National Pollinator Week runs from June 19 through June 25 and is meant to highlight the important role pollinators play in the environment.

KNOXVILLE, Tenn. — The Tennessee Department of Transportation is offering free milkweed seeds as part of an effort to support pollinator populations across the state, during National Pollinator Week. Those can include bees, some types of birds, bats, beetles, moths and butterflies.

They launched "Project Milkweed," which gives people a chance to plant common milkweed or red milkweed at home.
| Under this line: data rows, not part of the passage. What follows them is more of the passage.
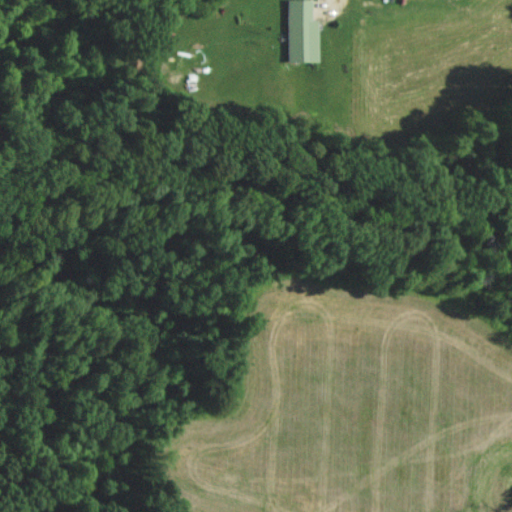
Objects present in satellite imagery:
road: (323, 5)
building: (301, 31)
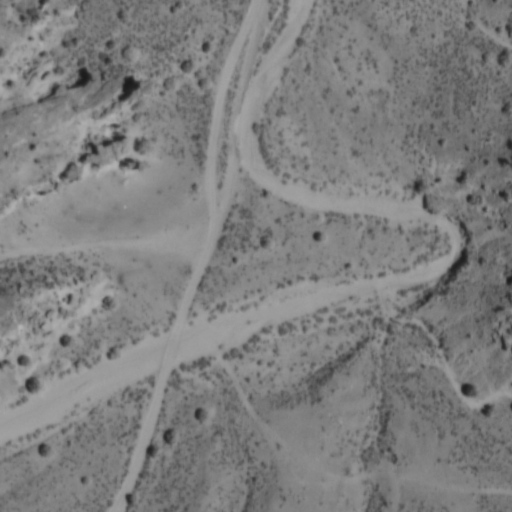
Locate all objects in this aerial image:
road: (169, 257)
river: (371, 313)
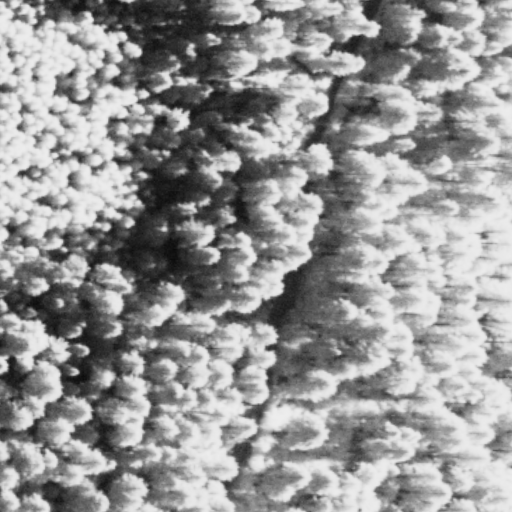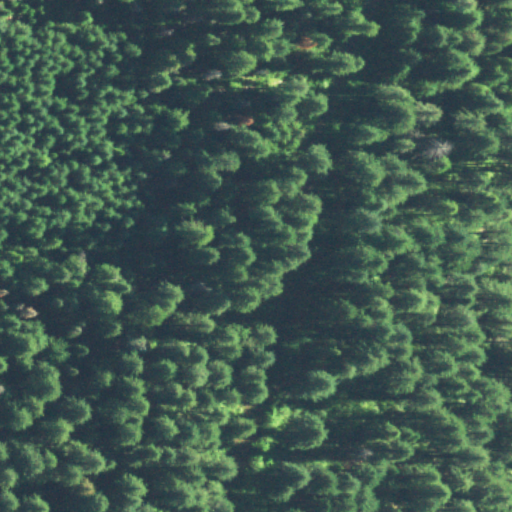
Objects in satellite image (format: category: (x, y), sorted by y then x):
road: (269, 252)
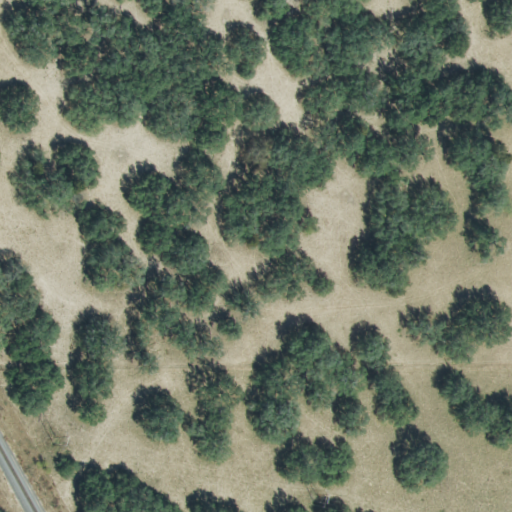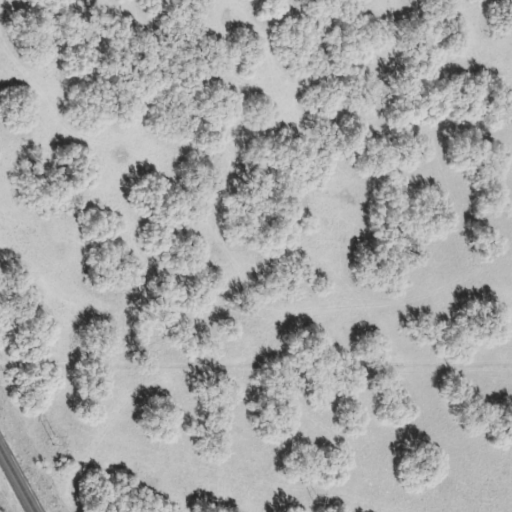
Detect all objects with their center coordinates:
power tower: (62, 439)
railway: (15, 483)
power tower: (321, 498)
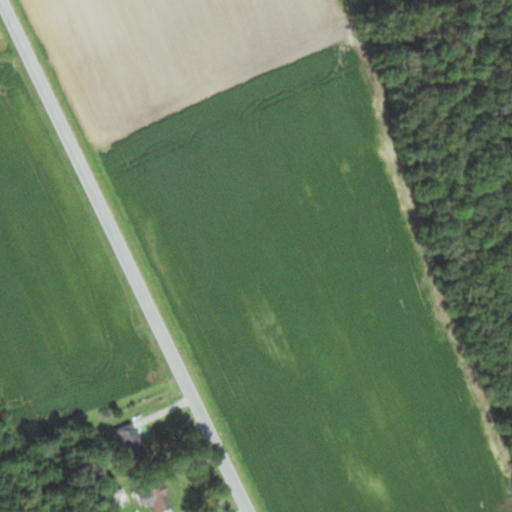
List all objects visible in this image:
road: (127, 255)
building: (124, 439)
building: (149, 496)
building: (115, 497)
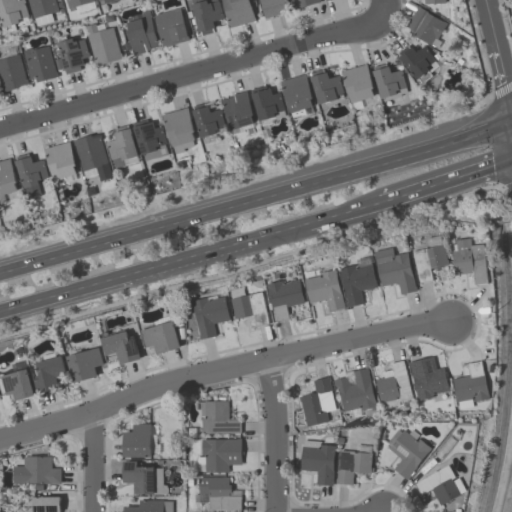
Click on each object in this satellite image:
building: (100, 0)
building: (329, 0)
building: (431, 1)
building: (432, 1)
building: (78, 3)
building: (301, 3)
building: (304, 3)
building: (80, 4)
building: (42, 7)
building: (273, 7)
building: (274, 7)
building: (41, 10)
building: (237, 11)
building: (12, 12)
building: (238, 12)
building: (12, 13)
building: (205, 14)
road: (379, 14)
building: (207, 15)
building: (170, 26)
building: (424, 26)
building: (425, 27)
building: (172, 28)
building: (141, 31)
building: (142, 33)
building: (102, 43)
building: (104, 44)
building: (71, 53)
building: (73, 54)
road: (499, 54)
building: (419, 62)
building: (39, 63)
building: (419, 63)
building: (40, 64)
building: (11, 72)
building: (12, 74)
road: (190, 77)
building: (388, 80)
building: (357, 83)
building: (390, 83)
building: (325, 85)
building: (359, 86)
building: (327, 87)
building: (296, 94)
building: (298, 94)
building: (268, 103)
building: (268, 104)
building: (237, 110)
building: (239, 111)
building: (207, 120)
road: (503, 120)
building: (209, 121)
building: (179, 129)
building: (180, 129)
building: (150, 140)
building: (137, 141)
building: (121, 144)
building: (91, 156)
building: (92, 156)
building: (60, 161)
building: (61, 162)
road: (507, 162)
building: (32, 172)
building: (30, 173)
building: (6, 178)
building: (7, 179)
road: (442, 185)
road: (247, 197)
road: (344, 217)
building: (428, 260)
building: (429, 260)
building: (469, 260)
building: (470, 261)
building: (394, 269)
road: (153, 270)
building: (396, 271)
building: (357, 280)
building: (358, 283)
building: (324, 289)
building: (326, 291)
building: (284, 296)
building: (286, 298)
building: (248, 305)
building: (249, 305)
building: (209, 314)
building: (210, 315)
building: (161, 337)
building: (162, 338)
building: (121, 346)
building: (122, 347)
building: (85, 362)
building: (84, 363)
building: (49, 372)
building: (49, 373)
building: (427, 377)
road: (224, 379)
building: (429, 379)
building: (16, 384)
building: (18, 385)
building: (392, 385)
building: (394, 385)
building: (470, 386)
building: (472, 386)
building: (355, 390)
building: (356, 392)
building: (319, 398)
building: (317, 401)
building: (217, 417)
building: (219, 417)
road: (273, 439)
building: (136, 440)
building: (138, 442)
building: (406, 450)
building: (408, 451)
building: (218, 454)
building: (219, 454)
building: (319, 459)
road: (93, 462)
building: (320, 462)
building: (353, 463)
building: (353, 465)
building: (35, 470)
building: (37, 472)
building: (142, 477)
building: (145, 478)
building: (441, 484)
building: (441, 485)
building: (217, 493)
building: (221, 493)
building: (45, 504)
building: (46, 504)
road: (510, 505)
building: (150, 506)
building: (151, 506)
People can sign up to get free seeds online, and shipments will be made during the fall season, between Aug. 1 and Oct. 1. They recommended people plant the seeds before Oct. 15, to give the plant the best chance of growing. Information about how to best care for the plants is also on the website.

"Project Milkweed is a way that we can connect Tennesseans with doing something in their yard for creating these micro waystations for pollinators, as they migrate and they come out in the summertime," said Mike McClanahan from TDOT's environmental division. "Milkweed is native to this part of the South, it's native to Tennessee."

Credit: TDOT
Left: Common Milkweed grows in a field and will self-seed a landscape if seed pods aren't removed. Right: Red Milkweed is less aggressive.

Milkweed is a flowering plant that is crucial for supporting monarch butterflies, giving them a place to lay eggs as well as providing food for larvae and caterpillars. However, TDOT said both monarch butterfly populations and milkweed habitats have seen a 90% decline since 1992.

"We started looking at how we were mowing and how we were spraying, what we were doing on our roadside, and then we took a pretty comprehensive look at what our neighbors were doing, all our neighboring states. We think we've upped our game a little bit," said McClanahan. "All of our projects either have like an 'improving our right-of-ways' bend, or an 'educating the public band.' You know, we want to make an ecological difference."

The project is a subset of TDOT's Pollinator Habitat Program, a partnership between different state agencies and nonprofits that tries to conserve native pollinators and pollinator habitats.